How often we run into people we know in random places in the world, including at a giant conference like RootsTech with 15000 in-person attendees, has got me thinking about small-world experiences. Several of mine have happened in Scotland.

My dear friend Susanna Kearsley and I live across Canada from each other, but three times, we've utterly coincidentally been in Edinburgh at the same time. We've spent some wonderful days researching novels and family history there, both in the archives and wandering cemeteries and streets of the city. 

This photo was taken on one such day, when we'd spent the day location hunting for one of Susanna's novels and were on our way to dinner at Fishers in Leith. 

I often think about the small-world encounters our ancestors may have had and what part those experiences played in their lives. I wish I could sit down and talk with them and find out! 

Genealogy Tip - the FAN Method

While we may never know those stories about our ancestors, we can often find out more about them, and even break through brick walls, using what genealogist Elizabeth Shown Mills calls the FAN Method. 

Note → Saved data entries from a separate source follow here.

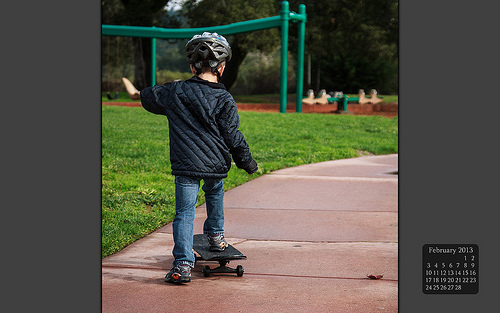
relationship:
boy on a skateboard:
[112, 25, 267, 246] [184, 231, 256, 283]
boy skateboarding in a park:
[121, 31, 263, 284] [100, 1, 397, 309]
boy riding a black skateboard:
[121, 31, 263, 284] [192, 233, 247, 277]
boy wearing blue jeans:
[121, 31, 263, 284] [166, 172, 227, 268]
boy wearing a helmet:
[121, 31, 263, 284] [180, 29, 231, 76]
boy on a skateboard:
[121, 31, 263, 284] [193, 230, 245, 279]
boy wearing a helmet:
[121, 31, 263, 284] [183, 25, 233, 77]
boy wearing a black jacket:
[121, 31, 263, 284] [139, 76, 259, 179]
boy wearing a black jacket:
[121, 31, 263, 284] [133, 80, 258, 180]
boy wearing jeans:
[121, 31, 263, 284] [149, 173, 235, 283]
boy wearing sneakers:
[121, 31, 263, 284] [144, 234, 240, 284]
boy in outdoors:
[121, 31, 263, 284] [129, 28, 394, 293]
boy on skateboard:
[121, 31, 263, 284] [177, 230, 254, 272]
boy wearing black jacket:
[121, 31, 263, 284] [139, 76, 259, 179]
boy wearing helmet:
[121, 31, 263, 284] [165, 28, 249, 79]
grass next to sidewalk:
[105, 98, 274, 242] [116, 169, 388, 305]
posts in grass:
[265, 11, 314, 98] [117, 84, 366, 222]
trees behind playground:
[133, 15, 349, 64] [107, 52, 383, 112]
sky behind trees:
[156, 1, 194, 14] [113, 18, 362, 82]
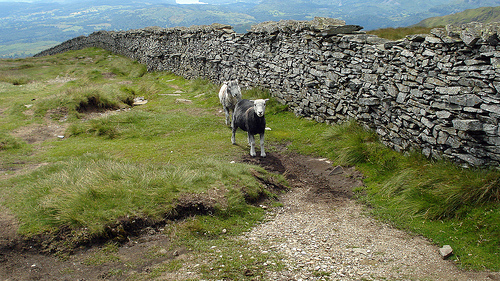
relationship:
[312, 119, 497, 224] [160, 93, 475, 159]
grass growing at base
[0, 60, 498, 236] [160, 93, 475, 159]
grass growing at base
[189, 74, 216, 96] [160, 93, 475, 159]
grass growing at base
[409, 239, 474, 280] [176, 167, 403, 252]
rock on ground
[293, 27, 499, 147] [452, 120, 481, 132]
wall contains rock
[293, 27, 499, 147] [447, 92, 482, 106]
wall contains rock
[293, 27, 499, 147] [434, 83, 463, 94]
wall contains rock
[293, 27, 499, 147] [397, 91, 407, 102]
wall contains rock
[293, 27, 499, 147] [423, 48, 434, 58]
wall contains rock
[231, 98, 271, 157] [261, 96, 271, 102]
goat has left horn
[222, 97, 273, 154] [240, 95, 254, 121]
goat has horn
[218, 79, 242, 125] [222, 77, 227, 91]
goat has horn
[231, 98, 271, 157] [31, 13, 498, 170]
goat stands near wall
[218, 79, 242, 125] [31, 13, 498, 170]
goat stands near wall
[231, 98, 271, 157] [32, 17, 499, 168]
goat stands near fence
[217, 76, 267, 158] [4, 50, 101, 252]
sheep stands on grass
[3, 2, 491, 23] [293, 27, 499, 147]
hills behind wall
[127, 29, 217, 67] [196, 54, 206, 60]
fence contains stone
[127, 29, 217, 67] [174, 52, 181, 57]
fence contains stone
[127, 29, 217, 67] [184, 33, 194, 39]
fence contains stone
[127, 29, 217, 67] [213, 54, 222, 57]
fence contains stone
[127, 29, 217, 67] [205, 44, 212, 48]
fence contains stone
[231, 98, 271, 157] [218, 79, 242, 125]
goat in front of goat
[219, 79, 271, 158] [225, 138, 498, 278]
sheep following path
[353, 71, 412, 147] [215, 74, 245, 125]
wall near goat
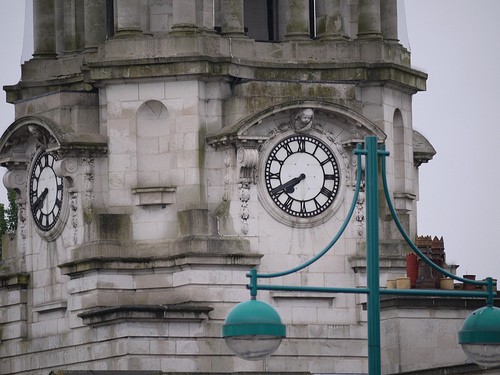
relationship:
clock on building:
[265, 135, 339, 218] [1, 0, 498, 374]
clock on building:
[29, 151, 64, 230] [1, 0, 498, 374]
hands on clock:
[271, 173, 304, 196] [265, 135, 339, 218]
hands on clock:
[30, 188, 48, 210] [29, 151, 64, 230]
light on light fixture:
[224, 298, 285, 363] [221, 134, 499, 374]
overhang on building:
[411, 129, 435, 164] [1, 0, 498, 374]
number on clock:
[296, 139, 306, 153] [265, 135, 339, 218]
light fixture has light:
[221, 134, 499, 374] [224, 298, 285, 363]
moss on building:
[287, 15, 311, 37] [1, 0, 498, 374]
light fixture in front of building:
[221, 134, 499, 374] [1, 0, 498, 374]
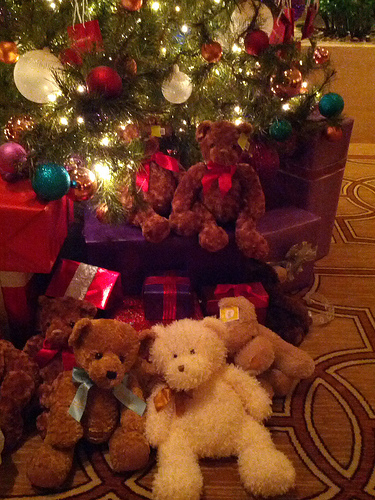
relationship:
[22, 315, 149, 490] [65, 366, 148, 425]
teddy bear with ribbon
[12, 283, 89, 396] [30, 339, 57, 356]
teddy bear with ribbon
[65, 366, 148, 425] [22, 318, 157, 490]
ribbon on teddy bear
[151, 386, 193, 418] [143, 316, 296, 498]
ribbon on bear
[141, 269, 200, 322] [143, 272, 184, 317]
present with ribbon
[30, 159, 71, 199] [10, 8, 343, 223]
ornament on tree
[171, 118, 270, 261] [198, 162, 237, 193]
bear with a ribbon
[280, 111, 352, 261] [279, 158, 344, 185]
present with ribbon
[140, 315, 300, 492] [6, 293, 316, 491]
bear in a pile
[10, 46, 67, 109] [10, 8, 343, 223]
ornament on a tree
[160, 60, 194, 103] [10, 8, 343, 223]
ornament on a tree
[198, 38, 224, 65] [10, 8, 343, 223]
ornament on a tree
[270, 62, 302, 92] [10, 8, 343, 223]
ornament on a tree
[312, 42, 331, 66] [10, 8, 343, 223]
ornament on a tree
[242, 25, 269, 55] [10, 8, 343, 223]
ornament on a tree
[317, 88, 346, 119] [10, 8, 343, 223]
ornament on a tree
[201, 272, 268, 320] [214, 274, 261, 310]
gift box has bow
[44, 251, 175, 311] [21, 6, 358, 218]
box by tree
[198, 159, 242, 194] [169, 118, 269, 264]
ribbon on teddy bear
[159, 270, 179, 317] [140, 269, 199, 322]
lace on box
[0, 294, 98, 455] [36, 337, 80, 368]
teddy bear wearing ribbon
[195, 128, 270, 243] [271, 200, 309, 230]
teddy bear on chair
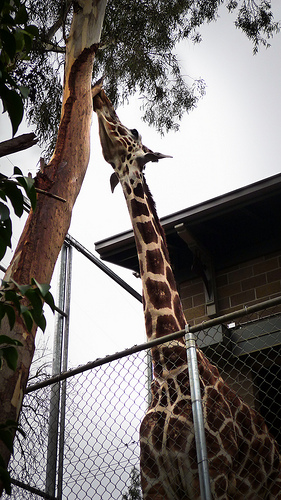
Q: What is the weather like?
A: It is cloudy.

When you're stuck, look around to your ancestor's friends, associates, and neighbours. Looking into the people connected to our ancestors can help build a fuller picture of their lives and help identify them on records when you're not sure which of several similar-named people who, for example, got married around the same time and place, is your ancestor. 

Use census records to find neighbours, check witnesses to marriages, godparents if given on baptismal records, etc., to help create a picture of the community in which your ancestor lived and maybe fill in some gaps in what you know about them.

That's it from me for now. More soon!